Before critiquing this final portion, allow me to explain how shoddily Grim Woods is written. If you head on over to the IMDb page for this film, you will find that only five actors are listed. You will also see that their character names are not attached. In order for me to get the names of these characters and their respective actors, I had to rewatch the movie with captions on. Then when a character name appeared, I had to comb through the credits to find that actor. Look, I get that the IMDb page being incomplete is not the filmmakers’ fault, and that is not what I am complaining about, just using it as a springboard.
The problem comes from the fact that most of these characters are not actually introduced to the audience. John and Laurie from the killer clown bit are not introduced using those names. They are Mr. and Mrs. Woodward, and the names John and Laurie are not used once in it. See, with the captions on, sometimes, if the speaker is not on the screen, it will list that character name in parentheses. That is how I discovered the names of most of these characters and actors. Yes, some people like Olga, Kyle, or the children from the first story are directly mentioned.

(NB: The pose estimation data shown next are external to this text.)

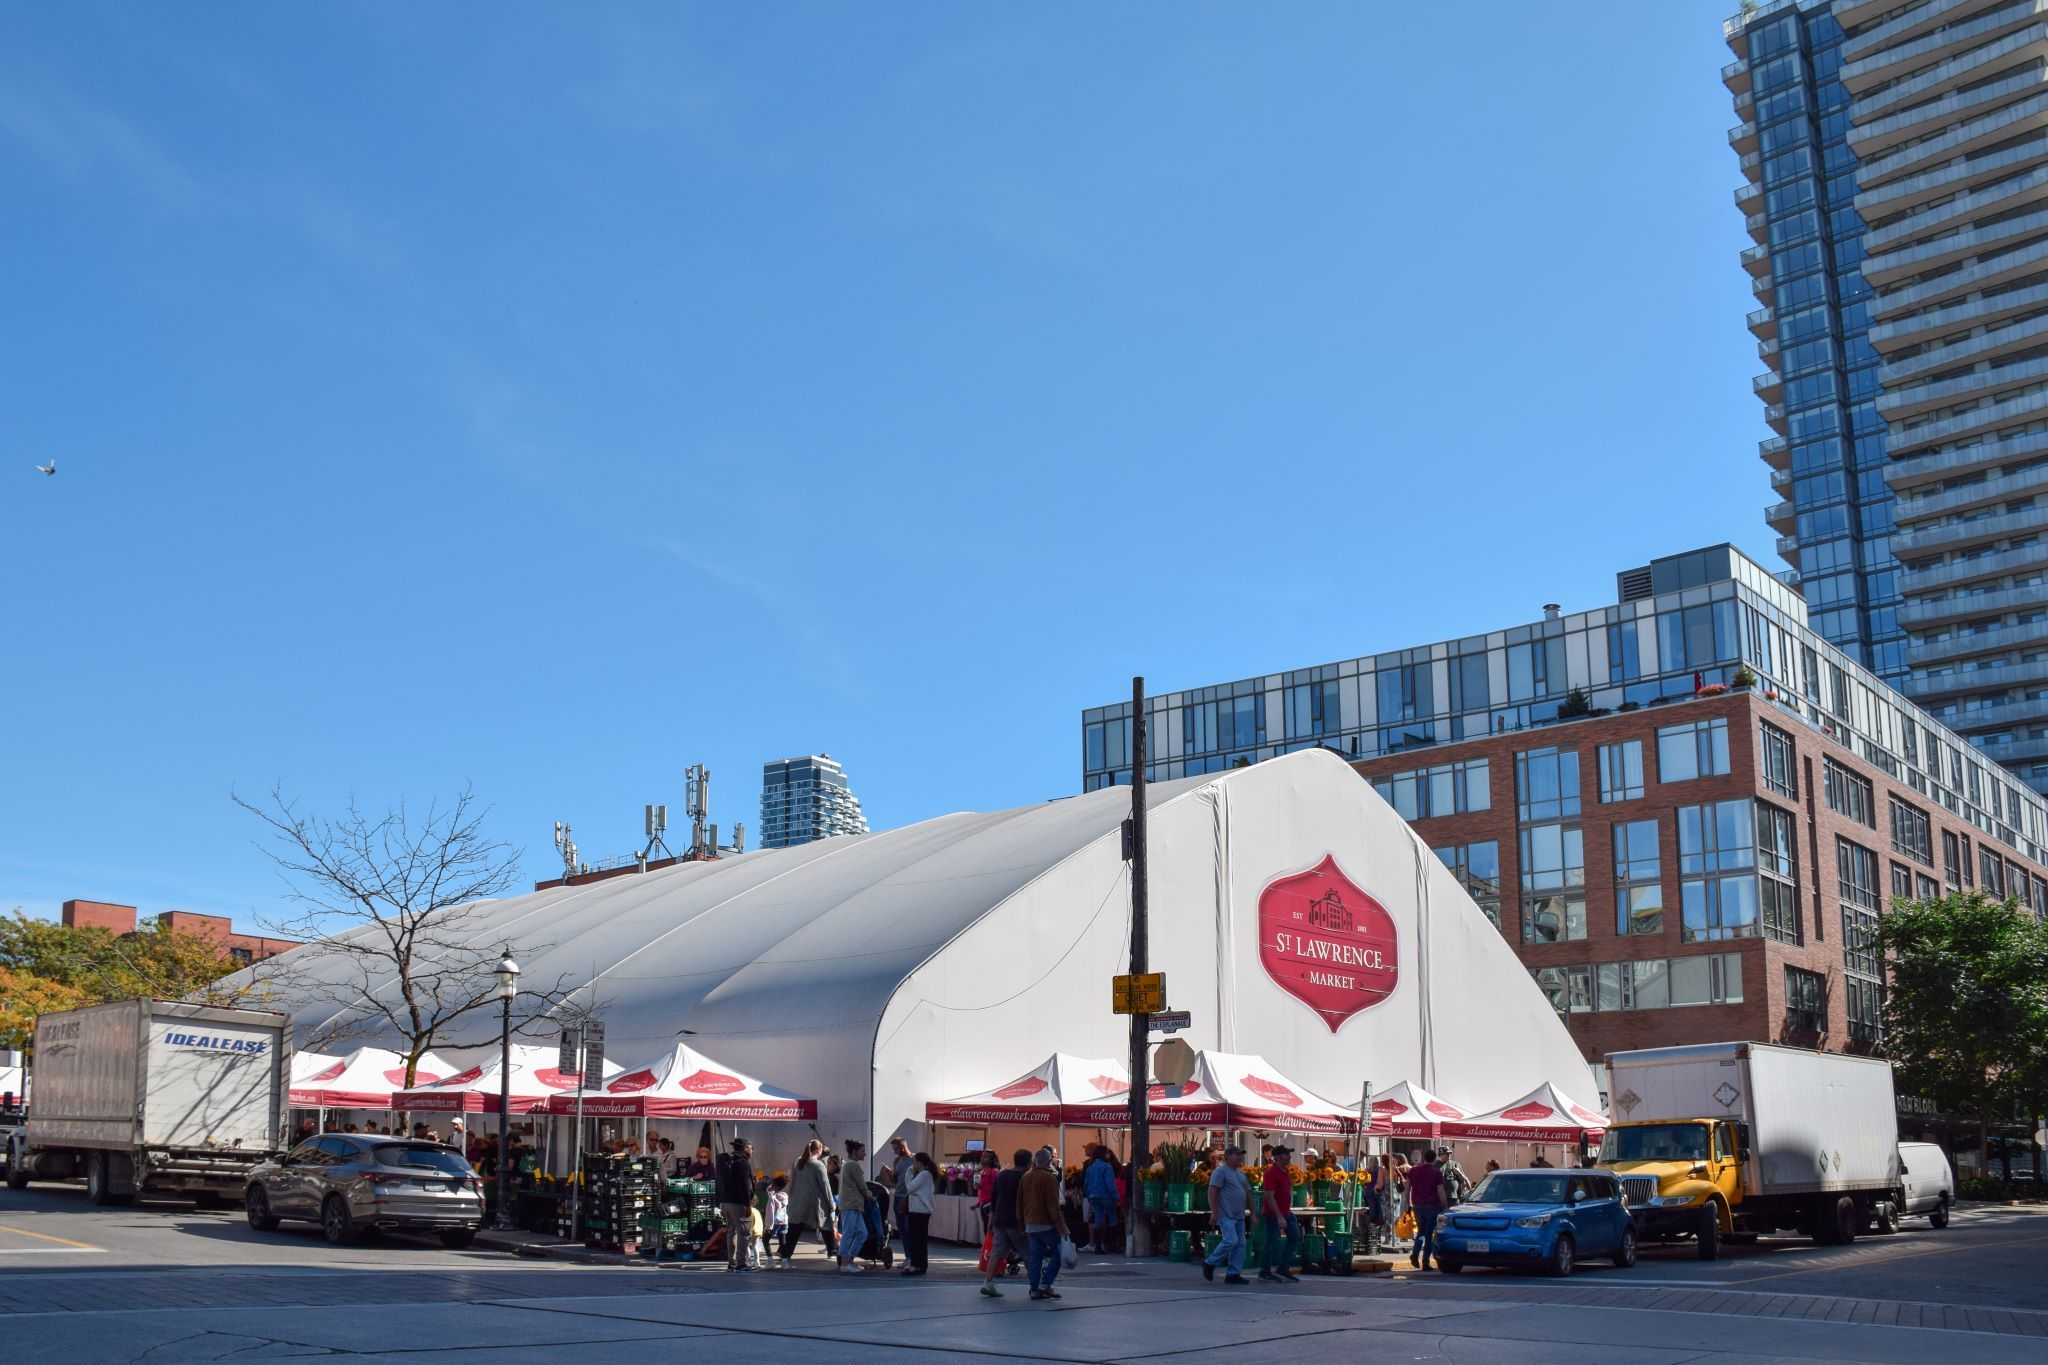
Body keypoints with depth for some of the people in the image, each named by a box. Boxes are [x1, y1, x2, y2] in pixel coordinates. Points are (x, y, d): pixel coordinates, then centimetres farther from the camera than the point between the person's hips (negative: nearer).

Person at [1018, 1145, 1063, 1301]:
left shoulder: (1025, 1177, 10)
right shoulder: (1049, 1178, -10)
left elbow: (1019, 1203, 14)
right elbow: (1053, 1205, -14)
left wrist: (1022, 1223, 21)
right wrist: (1060, 1225, -11)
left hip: (1030, 1225, 7)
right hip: (1046, 1224, -7)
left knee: (1035, 1257, 9)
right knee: (1057, 1254, 2)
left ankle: (1035, 1289, 6)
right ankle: (1045, 1284, -7)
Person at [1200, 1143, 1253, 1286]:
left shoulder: (1241, 1174, 20)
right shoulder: (1220, 1171, -6)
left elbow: (1248, 1194, 24)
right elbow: (1212, 1192, -13)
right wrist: (1214, 1213, -19)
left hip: (1239, 1216, 9)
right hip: (1226, 1215, -9)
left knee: (1240, 1245, 4)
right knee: (1231, 1241, -18)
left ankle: (1233, 1274, 8)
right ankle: (1209, 1263, -1)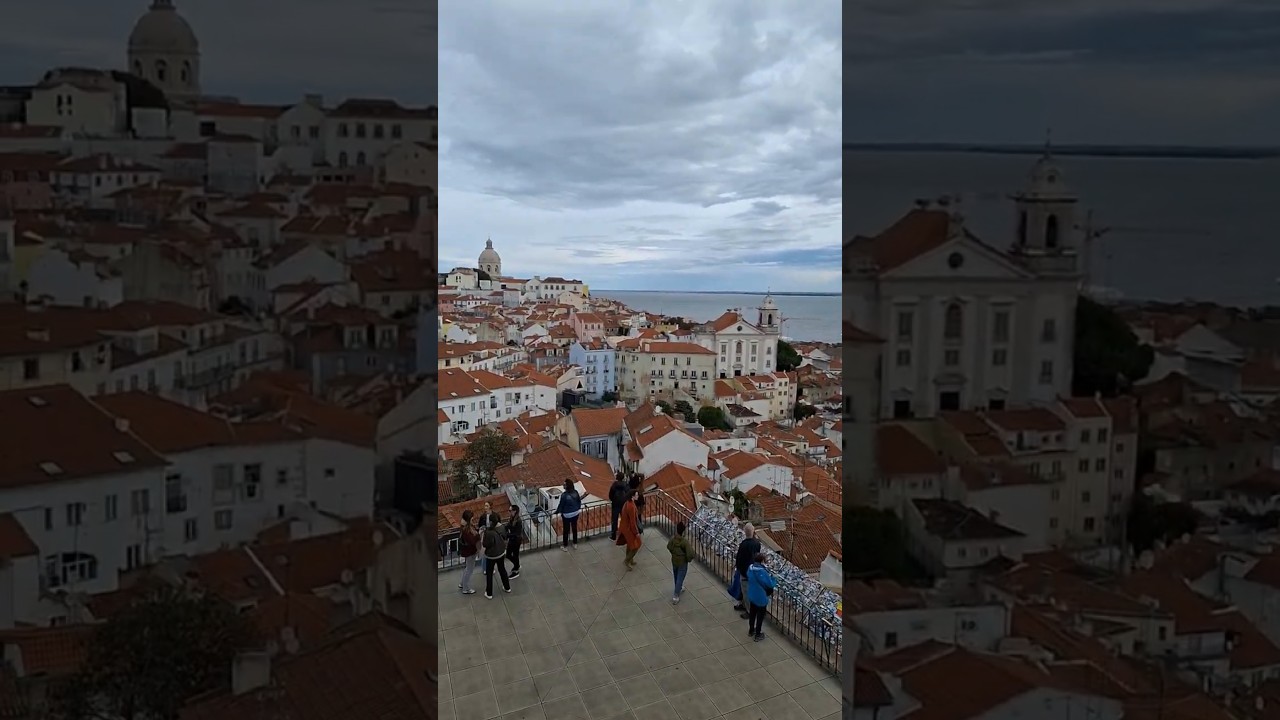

But Lydnsy is never called by her name, not once. How in the ever-loving hell did co-writers Hannah Craig, Ryan Byrne, and Danial O’Brien not realize that they never introduced their main character to the audience? That is such piss poor writing it boggles my mind. Yes, this lack of clarity extends all the way to the awkward dialogue and clunky exposition.
“…writing is so bad that the script literally forgets to introduce main characters properly and never explains specific plot threads.”
For this reason, I don’t have the names of the people in the last story of Grim Woods. Even jumping through like I was, given the number of folks in this segment, I still could not accurately tell who was who with 100% certainty. As such, I don’t have them listed, and I apologize.
Now, this anecdote is the most ambitious of all the stories here, including the wraparound. It wants to be a slow burn that slowly ramps up the crazy until the audience is entirely unnerved. Due to poor editing, bad sound design, and flat characterization, it fails at this goal. The ambient noises of the woods are far too loud to allow tension to be built, and the characters are so dumb the viewer does not care if they live or die.
Then the conclusion of the wraparound happens. There’s a nifty idea at play here, with the tales from the book taking on an almost meta-angle. But it is not given enough room to breathe, so scares are scarce to come by. This leaves all watching bored, just as they were with all the other segments.
Even allowing the leeway of being a small, independent horror production, Grim Woods falls short on every level. The best performance in the film is not much better than a nervous eight-grader delivering a monologue during the school play. The writing is so bad that the script literally forgets to introduce main characters properly and never explains specific plot threads. The direction, from Byrne and O’Brien, is filled with poor framing and clumsy edits, the sole exception being the first two minutes of the second story. Avoid this at all costs and watch the vastly superior Southbound instead.
"…How in the ever-loving hell did the writers...not realize that they never introduced their main character to the audience?"